I threw myself into the chaise that was to convey me away, and indulged in the most melancholy reflections. I, who had ever been surrounded by amiable companions, continually engaged in endeavouring to bestow mutual pleasure, I was now alone. In the university, whither I was going, I must form my own friends, and be my own protector. My life had hitherto been remarkably secluded and domestic; and this had given me invincible repugnance to new countenances. I loved my brothers, Elizabeth, and Clerval; these were "old familiar faces;" but I believed myself totally unfitted for the company of strangers. Such were my reflections as I commenced my journey;but as I proceeded my spirits and hopes rose. I ardently desired the acquisition of knowledge. I had often, when at home, thought it hard to remain during my youth cooped up in one place, and had longed to enter the world, and take my station among other human beings. Now my desires were compiled with, and it would, indeed, have been folly to repent.

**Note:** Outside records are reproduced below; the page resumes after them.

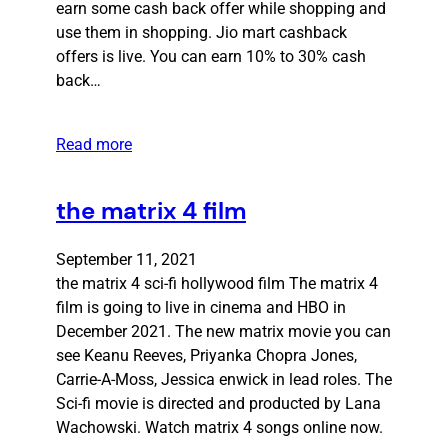
earn some cash back offer while shopping and
use them in shopping. Jio mart cashback
offers is live. You can earn 10% to 30% cash
back…
Read more
the matrix 4 film
September 11, 2021
the matrix 4 sci-fi hollywood film The matrix 4
film is going to live in cinema and HBO in
December 2021. The new matrix movie you can
see Keanu Reeves, Priyanka Chopra Jones,
Carrie-A-Moss, Jessica enwick in lead roles. The
Sci-fi movie is directed and producted by Lana
Wachowski. Watch matrix 4 songs online now.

I had sufficient leisure for these and many other reflections during my journey to Ingolstadt, which was long and fatiguing. At length the high white steeple of the town met my eyes. I alighted, and was conducted to my solitary apartment, to spend the evening as I pleased.
The next morning I delivered my letters of introduction and paid a visit to some of the principal professors. Chance--or rather the evil influence, the Angel of Destruction, which asserted omnipotent sway over me from the moment I turned my reluctant steps from my father's door led me first to M. Krempe, professor of natural philosophy. He was an uncouth man, but deeply embued in the secrets of his science. He asked me several questions concerning my progress in the different branches of science appertaining to natural philosophy. I replied carelessly; and, partly in contempt, mentioned the names of my alchymists as the principal authors I had studied. The professor stared: "Have you," he said, "really spent your time in studying such nonsense?"I replied in the affirmative. "Every minute," continued M. Krempe with warmth, "every instant that you have wasted on those books is utterly and entirely lost. You have burdened your memory with exploded systems and useless names. Good God! in what desert land have you lived, where no one was kind enough to inform you that these fancies, which you have so greedily imbibed, are a thousand years old, and as musty as they are ancient? Ilittle expected, in this enlightened and scientific age, to find a disciple of Albertus Magnus and Paracelsus. My dear sir, you must begin your studies entirely anew."So saying, he stepped aside, and wrote down a list of several books treating of natural philosophy, which he desired me to procure; and dismissed me, after mentioning that in the beginning of the following week he intended to commence a course of lectures upon natural philosophy in its general relations, and that M. Waldman, fellow-professor, would lecture upon chemistry the alternate days that he omitted.
I returned home, not disappointed, for I have said that I had long considered those authors useless whom the professor reprobated; but I returned, not at all the more inclined to recur to these studies in any shape. M. Krempe was a little squat man, with a gruff voice and a repulsive countenance;the teacher, therefore, did not prepossess me in favour of his pursuits.
In rather a too philosophical and connected a strain, perhaps, I have given an account of the conclusions I had come to concerning them in my early years. As a child, I had not been content with the results promised by the modern professors of natural science. With a confusion of ideas only to be accounted for by my extreme youth, and my want of a guide on such matters, I had retrod the steps of knowledge along the paths of time, and exchanged the discoveries of recent inquirers for the dreams of forgotten alchymists. Besides, I had a contempt for the uses of modern natural philosophy.
It was very different when the masters of the science sought immortality and power; such views, although futile, were grand: but now the scene was changed. The ambition of the inquirer seemed to limit itself to the annihilation of those visions on which my interest in science was chiefly founded. Iwas required to exchange chimeras of boundless grandeur for realities of little worth.
Such were my reflections during the first two or three days of my residence at Ingolstadt, which were chiefly spent in becoming acquainted with the localities, and the principal residents in my new abode. But as the ensuing week commenced, I thought of the information which M. Krempe had given me concerning the lectures. And although I could not consent to go and hear that little conceited fellow deliver sentences out of a pulpit, Irecollected what he had said of M. Waldman, whom I had never seen, as he had hitherto been out of town.